Dataset entries:
◆ ◆ ◆

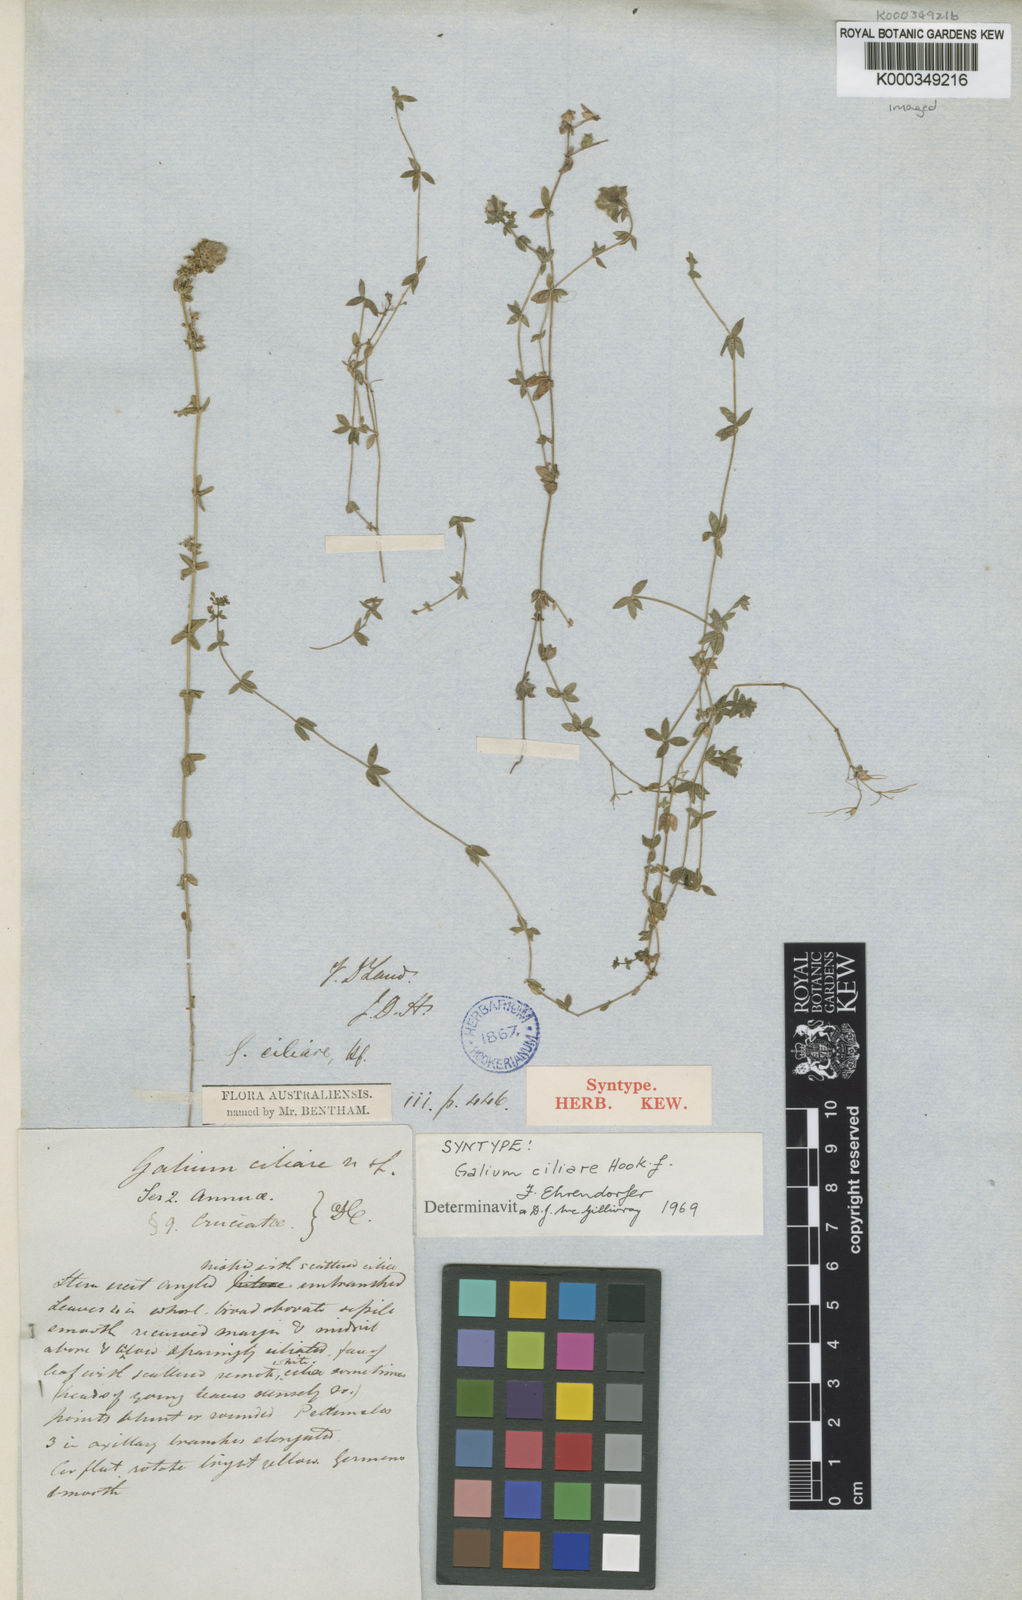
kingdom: Plantae
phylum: Tracheophyta
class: Magnoliopsida
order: Gentianales
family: Rubiaceae
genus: Galium
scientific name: Galium ciliare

◆ ◆ ◆

• What you will do
Reproduce the lines of the records verbatim, beginning with the line containing "phylum: Tracheophyta" and continuing through the final line of the records.

• Solution below
phylum: Tracheophyta
class: Magnoliopsida
order: Gentianales
family: Rubiaceae
genus: Galium
scientific name: Galium ciliare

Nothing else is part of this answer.